O presidente da CUT, Vicente Paulo da Silva, o Vicentinho, senta-se amanhã, em Brasília, às 16h, à mesa de negociações do presidente da República, Itamar Franco.
Vai discutir a agenda das campanhas sindicais, que voltam ao cenário, e –segundo o governo– a ameaçar o chamado plano de estabilização econômica.
Vicentinho nega que exista o alardeado "setembro negro", mas diz que as greves não estão fora do horizonte do movimento dos trabalhadores.
Considerado como o mais moderno dos líderes sindicais, ele falou à Folha sobre como a Central Única dos Trabalhadores está se posicionando contra o corporativismo e sobre como está levando a discussão de questões típicas do mundo empresarial, como a produtividade e a qualidade, para o movimento sindical.
Folha - Vem aí um "setembro negro"?
Vicente Paulo da Silva - Em primeiro lugar, nós estamos combatendo este termo "setembro negro". Estão querendo mostrar que o que é ruim é negro. Isto é racismo.
Em segundo lugar, o que nos interessa é ter um setembro de primavera, de conquistas, de evoluções, de soluções.

★ ★ ★ ★

[Tarefa proposta a]:
Formate como lista numerada as linhas das entradas que vão da que contém "common name: Tagrør" até o fim das entradas, ambas as pontas incluídas, sem as linhas em branco.
O documento e as entradas vêm de fontes diferentes.

[Material apresentado]:
★ ★ ★ ★

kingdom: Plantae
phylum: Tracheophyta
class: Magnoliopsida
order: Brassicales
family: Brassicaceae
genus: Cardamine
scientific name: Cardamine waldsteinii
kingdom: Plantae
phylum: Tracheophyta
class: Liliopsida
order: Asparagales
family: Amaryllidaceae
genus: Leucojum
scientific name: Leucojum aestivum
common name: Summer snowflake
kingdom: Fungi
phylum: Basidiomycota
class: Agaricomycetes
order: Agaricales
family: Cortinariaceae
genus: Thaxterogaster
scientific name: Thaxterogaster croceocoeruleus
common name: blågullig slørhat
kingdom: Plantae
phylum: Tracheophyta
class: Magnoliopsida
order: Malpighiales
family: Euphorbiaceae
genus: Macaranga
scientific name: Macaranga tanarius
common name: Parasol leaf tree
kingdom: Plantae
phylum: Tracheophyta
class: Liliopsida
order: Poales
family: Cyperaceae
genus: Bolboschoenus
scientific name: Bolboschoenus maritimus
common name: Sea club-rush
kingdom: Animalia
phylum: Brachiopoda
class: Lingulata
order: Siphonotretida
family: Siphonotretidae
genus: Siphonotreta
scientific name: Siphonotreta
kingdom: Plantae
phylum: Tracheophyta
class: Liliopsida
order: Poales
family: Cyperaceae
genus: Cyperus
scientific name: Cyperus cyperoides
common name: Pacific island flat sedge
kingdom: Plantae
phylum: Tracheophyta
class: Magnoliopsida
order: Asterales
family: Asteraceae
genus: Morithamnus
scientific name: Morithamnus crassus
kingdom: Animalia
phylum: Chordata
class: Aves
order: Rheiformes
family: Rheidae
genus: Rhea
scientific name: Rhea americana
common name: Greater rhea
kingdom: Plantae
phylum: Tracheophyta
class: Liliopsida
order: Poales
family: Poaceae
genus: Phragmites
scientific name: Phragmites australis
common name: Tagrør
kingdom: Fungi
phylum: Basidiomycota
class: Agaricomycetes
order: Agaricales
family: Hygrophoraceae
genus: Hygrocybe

★ ★ ★ ★

[Tarefa proposta b]:
Segundo o documento, a que horas Vicentinho se senta à mesa de negociações do presidente Itamar Franco?

[Solução a]:
1. common name: Tagrør
2. kingdom: Fungi
3. phylum: Basidiomycota
4. class: Agaricomycetes
5. order: Agaricales
6. family: Hygrophoraceae
7. genus: Hygrocybe

[Solução b]:
Às 16h.